In order to improve the robustness of the HDI, all HDD manufactures have in the recent past implemented a technology that lessens the stress at this interface. Without delving into the details of this technology, the basic concept is to limit the time in which the magnetic elements of the head are in close proximity to the disk. In previous products, the head-disk clearance was held constant during the entire HDD power-on time. With this new technology, however, the head operates at a clearance of >10nm during seek and idle, and is only reduced to the requisite clearance of 1 – 2nm during the reading or writing of data. Since the number of head- disk interactions becomes vanishingly small at a spacing of 10nm, the probability of experiencing an HDI-related failure will be proportional to the time spent reading or writing at the lower clearance level. The fact that all power-on-time should not be treated equivalently has not been previously discussed in the context of HDD reliability modeling."

Why are enterprises being irresistibly drawn towards SSDs?


Re: Change in Flash technology to eliminate finite write lifetime?

Until recently the *only* goal of flash designers was to deliver more bits for less money - until maybe 3 years ago maybe 95% of the flash that was produced went into iPods, cell phones, thumb drives, and SD cards, with SSDs accounting for a total of 3% of flash production. In the 10 years before that point, flash performance went down by nearly a factor of 10, and lifespan of low-end flash went down by far more.

A lot can change in 3 years, though, and there is now enough demand for flash in performance-critical roles to at least halt this decline. (whether enough customers will actually pony up the money for higher-performance chips to make them profitable is debatable, though.)

The reason we don't see flash devices failing left and right due to wear-out is because they've been getting bigger more rapidly than they've been getting faster. (or more accurately, than computer I/O workloads have been getting faster) The internal wear-leveling algorithms distribute writes evenly over the chips, so if you build an SSD out of consumer-grade chips with a 3000-write lifetime, you have to over-write the *entire* device 3000 times before the first chips start failing. (Sort of. A small number will die earlier, but there's spare capacity that can deal with that.) For a 500GB laptop drive, that's 1.5PB of writes, or 35GB/hr, 24/7, for 5 years. For a 1TB enterprise drive full of 30,000-cycle eMLC chips, you'd have to run it at 700GB/hr (200MB/s) for those 5 years to wear it out.

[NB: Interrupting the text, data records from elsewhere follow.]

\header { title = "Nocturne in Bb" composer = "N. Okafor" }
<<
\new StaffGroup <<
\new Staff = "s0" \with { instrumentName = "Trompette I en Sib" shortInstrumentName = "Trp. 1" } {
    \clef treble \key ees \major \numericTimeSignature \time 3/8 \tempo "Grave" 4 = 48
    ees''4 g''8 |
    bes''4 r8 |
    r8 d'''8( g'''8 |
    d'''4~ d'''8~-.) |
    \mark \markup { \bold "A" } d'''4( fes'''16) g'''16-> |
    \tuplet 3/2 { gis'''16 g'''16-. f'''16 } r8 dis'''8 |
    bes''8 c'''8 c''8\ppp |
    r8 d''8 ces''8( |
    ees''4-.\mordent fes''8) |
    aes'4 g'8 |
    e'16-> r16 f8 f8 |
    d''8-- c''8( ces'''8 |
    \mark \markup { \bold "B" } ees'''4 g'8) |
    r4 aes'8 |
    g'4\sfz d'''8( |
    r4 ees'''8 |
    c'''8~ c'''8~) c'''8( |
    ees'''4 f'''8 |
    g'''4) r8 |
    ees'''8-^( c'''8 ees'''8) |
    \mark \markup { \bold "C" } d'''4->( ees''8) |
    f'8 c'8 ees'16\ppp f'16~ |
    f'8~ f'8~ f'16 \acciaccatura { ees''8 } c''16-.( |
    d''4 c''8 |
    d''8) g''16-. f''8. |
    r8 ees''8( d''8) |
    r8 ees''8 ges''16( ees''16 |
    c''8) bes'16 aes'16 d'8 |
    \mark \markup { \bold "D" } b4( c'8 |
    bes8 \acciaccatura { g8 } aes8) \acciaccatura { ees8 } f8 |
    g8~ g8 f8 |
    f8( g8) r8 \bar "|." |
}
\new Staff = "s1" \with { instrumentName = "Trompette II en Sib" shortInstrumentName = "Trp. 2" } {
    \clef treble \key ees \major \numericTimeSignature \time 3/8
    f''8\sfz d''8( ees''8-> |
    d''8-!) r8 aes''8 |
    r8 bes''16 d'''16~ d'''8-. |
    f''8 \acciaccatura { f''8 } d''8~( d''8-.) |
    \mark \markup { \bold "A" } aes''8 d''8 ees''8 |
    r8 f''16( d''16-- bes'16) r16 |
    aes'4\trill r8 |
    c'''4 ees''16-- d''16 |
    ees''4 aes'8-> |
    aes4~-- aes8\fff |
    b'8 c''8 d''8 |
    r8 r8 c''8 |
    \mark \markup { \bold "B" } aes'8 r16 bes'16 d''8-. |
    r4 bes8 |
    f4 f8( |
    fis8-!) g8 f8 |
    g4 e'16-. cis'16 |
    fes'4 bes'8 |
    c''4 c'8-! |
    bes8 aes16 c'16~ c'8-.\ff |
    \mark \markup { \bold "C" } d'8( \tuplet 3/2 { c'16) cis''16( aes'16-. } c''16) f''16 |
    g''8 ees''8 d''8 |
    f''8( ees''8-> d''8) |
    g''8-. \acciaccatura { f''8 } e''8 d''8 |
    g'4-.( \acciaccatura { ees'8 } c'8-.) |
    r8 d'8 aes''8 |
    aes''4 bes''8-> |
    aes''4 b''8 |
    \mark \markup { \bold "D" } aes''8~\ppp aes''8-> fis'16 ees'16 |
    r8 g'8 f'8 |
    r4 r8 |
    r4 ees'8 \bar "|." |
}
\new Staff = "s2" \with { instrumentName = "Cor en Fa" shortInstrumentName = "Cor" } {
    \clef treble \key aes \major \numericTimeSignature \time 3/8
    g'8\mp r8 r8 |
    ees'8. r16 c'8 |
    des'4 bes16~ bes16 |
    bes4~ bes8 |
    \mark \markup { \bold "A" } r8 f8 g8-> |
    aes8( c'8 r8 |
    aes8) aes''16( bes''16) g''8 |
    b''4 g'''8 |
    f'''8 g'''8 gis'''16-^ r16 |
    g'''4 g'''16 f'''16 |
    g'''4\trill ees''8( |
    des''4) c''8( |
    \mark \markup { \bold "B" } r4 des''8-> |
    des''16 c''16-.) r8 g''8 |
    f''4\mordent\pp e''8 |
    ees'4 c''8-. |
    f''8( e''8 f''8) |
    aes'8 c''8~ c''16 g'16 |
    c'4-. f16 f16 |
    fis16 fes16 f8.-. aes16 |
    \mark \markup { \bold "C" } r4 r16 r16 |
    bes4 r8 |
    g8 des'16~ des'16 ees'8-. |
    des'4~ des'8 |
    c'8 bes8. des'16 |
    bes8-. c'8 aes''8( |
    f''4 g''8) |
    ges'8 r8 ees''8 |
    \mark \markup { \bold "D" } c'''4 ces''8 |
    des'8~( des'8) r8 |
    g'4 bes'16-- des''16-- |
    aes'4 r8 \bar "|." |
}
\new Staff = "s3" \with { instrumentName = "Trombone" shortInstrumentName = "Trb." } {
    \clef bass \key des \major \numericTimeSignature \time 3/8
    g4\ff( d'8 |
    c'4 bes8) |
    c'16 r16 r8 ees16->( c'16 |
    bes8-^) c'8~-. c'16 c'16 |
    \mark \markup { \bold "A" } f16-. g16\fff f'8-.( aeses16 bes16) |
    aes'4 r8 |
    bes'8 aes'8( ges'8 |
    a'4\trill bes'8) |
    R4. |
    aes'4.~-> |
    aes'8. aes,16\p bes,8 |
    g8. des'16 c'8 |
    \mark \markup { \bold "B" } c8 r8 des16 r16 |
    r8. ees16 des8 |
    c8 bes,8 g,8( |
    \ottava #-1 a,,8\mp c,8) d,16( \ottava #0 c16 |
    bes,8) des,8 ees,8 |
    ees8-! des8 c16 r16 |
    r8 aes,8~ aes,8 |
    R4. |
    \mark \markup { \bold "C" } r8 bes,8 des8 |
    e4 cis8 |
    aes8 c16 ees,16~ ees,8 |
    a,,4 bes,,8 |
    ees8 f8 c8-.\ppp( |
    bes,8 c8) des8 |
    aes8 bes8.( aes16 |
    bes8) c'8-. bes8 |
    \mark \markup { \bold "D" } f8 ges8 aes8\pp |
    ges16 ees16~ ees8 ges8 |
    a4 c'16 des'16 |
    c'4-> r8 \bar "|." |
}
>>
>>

And wear-out isn't just a problem for flash anymore - the newest high-capacity drives are only rated for a certain total volume of reads and writes, due to head wear effects, which works out to a shorter lifespan than flash. (and reads count, too, while they're free on flash) See http://www.wdc.com/wdproducts/library/other/2579-772003.pdf for the gory details...

Disk areal density: Not a constant, consistent platter


Of course they're complicated

Unlike ancient drives with fixed numbers of sectors per track, and thus varying areal density, current drives with ZCAV (google it) try to achieve constant areal density by varying the number of bits on each track. Since bits come in 4KB sectors you're never going to achieve true constant areal density, although at 1-2MB per track, +/- 4KB isn't a big difference.

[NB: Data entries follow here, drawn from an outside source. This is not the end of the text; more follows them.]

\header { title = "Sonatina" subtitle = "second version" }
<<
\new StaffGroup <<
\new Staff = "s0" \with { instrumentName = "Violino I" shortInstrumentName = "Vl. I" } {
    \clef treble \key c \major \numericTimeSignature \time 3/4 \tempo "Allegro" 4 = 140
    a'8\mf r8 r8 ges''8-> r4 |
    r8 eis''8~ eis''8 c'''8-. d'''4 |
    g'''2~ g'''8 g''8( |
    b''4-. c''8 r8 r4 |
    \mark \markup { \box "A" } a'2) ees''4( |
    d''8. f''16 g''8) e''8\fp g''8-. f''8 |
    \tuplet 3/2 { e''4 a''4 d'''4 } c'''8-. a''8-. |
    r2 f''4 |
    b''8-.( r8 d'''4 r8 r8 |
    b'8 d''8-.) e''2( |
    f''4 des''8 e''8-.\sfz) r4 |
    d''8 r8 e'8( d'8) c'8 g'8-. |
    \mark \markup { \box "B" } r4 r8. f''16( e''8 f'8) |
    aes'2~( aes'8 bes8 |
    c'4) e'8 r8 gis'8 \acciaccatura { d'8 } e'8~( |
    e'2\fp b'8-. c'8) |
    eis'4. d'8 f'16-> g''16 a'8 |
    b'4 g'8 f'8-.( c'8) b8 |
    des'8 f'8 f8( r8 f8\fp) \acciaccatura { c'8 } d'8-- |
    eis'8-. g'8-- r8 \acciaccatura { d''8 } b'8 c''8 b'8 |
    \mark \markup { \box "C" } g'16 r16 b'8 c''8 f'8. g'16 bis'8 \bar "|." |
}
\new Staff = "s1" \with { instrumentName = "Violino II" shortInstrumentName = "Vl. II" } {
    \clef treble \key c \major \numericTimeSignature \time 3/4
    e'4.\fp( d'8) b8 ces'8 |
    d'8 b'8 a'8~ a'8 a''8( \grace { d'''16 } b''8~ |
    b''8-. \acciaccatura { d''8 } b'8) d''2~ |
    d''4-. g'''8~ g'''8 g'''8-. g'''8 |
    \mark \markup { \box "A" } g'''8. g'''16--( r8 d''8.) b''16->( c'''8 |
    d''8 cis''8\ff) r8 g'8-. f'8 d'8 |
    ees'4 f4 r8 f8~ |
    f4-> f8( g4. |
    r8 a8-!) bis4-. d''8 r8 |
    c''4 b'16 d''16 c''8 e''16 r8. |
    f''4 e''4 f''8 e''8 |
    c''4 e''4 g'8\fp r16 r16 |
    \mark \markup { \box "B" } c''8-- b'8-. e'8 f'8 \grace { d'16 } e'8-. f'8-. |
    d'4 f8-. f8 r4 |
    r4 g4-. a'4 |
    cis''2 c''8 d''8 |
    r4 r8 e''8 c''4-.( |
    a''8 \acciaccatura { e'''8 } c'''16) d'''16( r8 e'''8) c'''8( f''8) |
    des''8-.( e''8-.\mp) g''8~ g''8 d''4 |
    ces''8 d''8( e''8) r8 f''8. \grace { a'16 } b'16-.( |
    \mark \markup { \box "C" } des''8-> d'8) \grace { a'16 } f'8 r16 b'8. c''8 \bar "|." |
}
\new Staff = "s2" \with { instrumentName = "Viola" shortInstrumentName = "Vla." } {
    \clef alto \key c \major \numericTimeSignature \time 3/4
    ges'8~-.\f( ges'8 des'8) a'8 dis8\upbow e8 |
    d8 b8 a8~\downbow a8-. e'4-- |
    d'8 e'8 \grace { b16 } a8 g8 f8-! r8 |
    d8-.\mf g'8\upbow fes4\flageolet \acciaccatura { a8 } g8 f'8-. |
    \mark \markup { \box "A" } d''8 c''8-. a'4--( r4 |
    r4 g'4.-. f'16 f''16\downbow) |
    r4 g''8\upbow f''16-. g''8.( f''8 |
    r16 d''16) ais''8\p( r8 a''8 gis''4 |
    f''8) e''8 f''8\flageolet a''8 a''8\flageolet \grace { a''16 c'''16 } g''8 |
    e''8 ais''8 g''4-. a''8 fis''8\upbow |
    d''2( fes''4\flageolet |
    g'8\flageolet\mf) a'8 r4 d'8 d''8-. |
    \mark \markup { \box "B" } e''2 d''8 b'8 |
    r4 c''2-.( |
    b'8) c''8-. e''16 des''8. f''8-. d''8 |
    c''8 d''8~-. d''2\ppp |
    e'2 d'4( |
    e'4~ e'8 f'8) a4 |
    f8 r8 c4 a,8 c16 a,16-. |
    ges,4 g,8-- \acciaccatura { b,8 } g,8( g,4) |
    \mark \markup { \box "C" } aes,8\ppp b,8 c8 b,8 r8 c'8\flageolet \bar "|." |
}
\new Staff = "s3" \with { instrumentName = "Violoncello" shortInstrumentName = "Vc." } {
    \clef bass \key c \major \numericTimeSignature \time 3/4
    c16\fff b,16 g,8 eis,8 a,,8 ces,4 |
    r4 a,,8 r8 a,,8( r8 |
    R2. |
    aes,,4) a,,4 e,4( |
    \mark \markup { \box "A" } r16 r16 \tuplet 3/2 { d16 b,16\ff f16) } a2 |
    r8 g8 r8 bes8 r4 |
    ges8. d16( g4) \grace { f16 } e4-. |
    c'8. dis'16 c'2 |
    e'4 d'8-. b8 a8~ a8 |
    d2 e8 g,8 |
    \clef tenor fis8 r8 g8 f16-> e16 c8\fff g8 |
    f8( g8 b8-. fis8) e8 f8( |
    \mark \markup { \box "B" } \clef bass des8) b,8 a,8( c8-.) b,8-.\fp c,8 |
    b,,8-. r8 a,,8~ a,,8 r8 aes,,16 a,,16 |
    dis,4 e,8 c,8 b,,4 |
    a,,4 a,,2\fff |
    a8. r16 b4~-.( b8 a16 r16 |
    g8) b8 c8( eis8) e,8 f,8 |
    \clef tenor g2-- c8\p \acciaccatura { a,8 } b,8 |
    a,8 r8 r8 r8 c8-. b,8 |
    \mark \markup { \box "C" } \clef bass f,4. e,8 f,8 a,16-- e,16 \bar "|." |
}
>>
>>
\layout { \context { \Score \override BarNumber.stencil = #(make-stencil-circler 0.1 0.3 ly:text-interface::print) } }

However it's quite possible that what was being referred to is the difference in areal density between *heads* (or equivalently, surfaces) in a modern drive. Different heads in the same device can have wildly different (e.g. 25%) areal densities - google "disks are like snowflakes" for a very interesting article from Greg Ganger and the CMU PDL lab on why this is the case. A simple test in fio can show this behavior - e.g. latency of 64KB sequential reads across the raw disk LBA space. You'll see the disk serpentine pattern, with different speeds for each surface.